2.600 Wohnungen baut die Post in den zwanziger Jahren in Bayern. Neben ganzen Siedlungen werden in Kombination mit Amtsgebäuden Wohnkomplexe errichtet. Die Landpostämter bieten Wohnraum für das Personal. „Licht, Luft, Sonne“ verlangt Vorhoelzer — eine Forderung, die die Parallelen zu den Größen des Neuen Bauens augenfällig macht.

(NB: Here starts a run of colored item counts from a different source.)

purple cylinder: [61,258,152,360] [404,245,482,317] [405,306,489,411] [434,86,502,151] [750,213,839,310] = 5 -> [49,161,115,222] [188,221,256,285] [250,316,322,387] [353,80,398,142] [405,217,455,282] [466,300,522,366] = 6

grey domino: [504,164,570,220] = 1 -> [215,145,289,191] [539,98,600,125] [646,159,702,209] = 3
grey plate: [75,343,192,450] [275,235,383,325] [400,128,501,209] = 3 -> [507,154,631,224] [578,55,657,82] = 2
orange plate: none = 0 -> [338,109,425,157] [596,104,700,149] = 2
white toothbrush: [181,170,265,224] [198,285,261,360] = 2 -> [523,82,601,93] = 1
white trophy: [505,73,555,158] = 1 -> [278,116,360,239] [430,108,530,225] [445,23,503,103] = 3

Die größte von Vorhoelzer geplante Siedlung entsteht in der Münchner Arnulfstraße. Sie unterscheidet sich in Anspruch und Ausführung kaum von genossenschaftlichen Bauprojekten in Frankfurt oder Berlin. Auf relativ kleinem Grundriß soll den Mietern höchstmöglicher Komfort zu erschwinglichen Preisen garantiert werden. Gasdurchlauferhitzer und Warmwasserheizung gehören dazu ebenso wie die „Münchner Küche“. Sechs Quadratmeter, alle Installationen und Schränke mit minimalem Aufwand zu erreichen, von der „guten Stube“ abgetrennt durch eine Wand aus Glas und Holz: Deutlich läßt die Konstruktion regionalen Bezug zur traditionellen Wohnküche erkennen.

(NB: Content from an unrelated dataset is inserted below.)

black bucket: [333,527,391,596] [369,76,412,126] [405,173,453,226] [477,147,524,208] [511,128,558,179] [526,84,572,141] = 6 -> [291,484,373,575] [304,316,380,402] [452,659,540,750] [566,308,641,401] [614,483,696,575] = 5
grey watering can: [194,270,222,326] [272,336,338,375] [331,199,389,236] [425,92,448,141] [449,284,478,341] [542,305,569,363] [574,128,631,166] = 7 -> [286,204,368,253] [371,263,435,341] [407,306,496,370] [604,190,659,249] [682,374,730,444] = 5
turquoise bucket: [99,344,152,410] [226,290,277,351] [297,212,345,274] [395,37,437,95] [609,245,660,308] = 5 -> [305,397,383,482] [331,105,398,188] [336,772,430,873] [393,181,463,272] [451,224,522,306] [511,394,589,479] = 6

In der Ausstellung ist ein Modell in Originalgröße zu sehen: einer der Gründe dafür, daß das Publikum mit mehr als nur einer vagen Vorstellung nach Hause geht. Überhaupt: In dieser Ausstellung sprechen die Exponate. Die wenigen, konzentrierten Erläuterungen genügen völlig. Eine Vielzahl von Modellen macht die Prinzipien der „Postbauschule“ sichtbar, die Fotos der Umbaumaßnahmen auf dem Land leuchten mit ihrer Vorher-Nachher-Optik unmittelbar ein. Die Dokumente zu Vorhoelzers Leben machen seine Person so transparent, wie das in einer Ausstellung möglich ist. Besonders bei dieser Person.

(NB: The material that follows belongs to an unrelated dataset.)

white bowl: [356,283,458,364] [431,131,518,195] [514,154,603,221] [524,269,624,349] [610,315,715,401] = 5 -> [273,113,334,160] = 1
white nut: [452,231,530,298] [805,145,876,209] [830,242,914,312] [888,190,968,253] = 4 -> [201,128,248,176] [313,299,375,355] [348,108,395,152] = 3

Die Münchner lieben Vorhoelzer auch nach dem Krieg nicht. In der Zeit des „Rama dama“ macht der „Spezialkommissar für den Wiederaufbau“ die interessantesten Vorschläge für die Rekonstruktion des zerstörten Schwabing zwischen Universität und Oberwiesenfeld. Der konservative OB Karl Scharnagel lehnt die richtungweisenden Ideen Vorhoelzers mit ihrer Trennung von Fahrzeug- und Fußgängerverkehr ab. Münchnerisch bauen ist alles. Nur nicht modern.

Die Ausstellung im Deutschen Postmuseum in Frankfurt dauert bis zum 1. Mai. Der Katalog kostet 48 DM.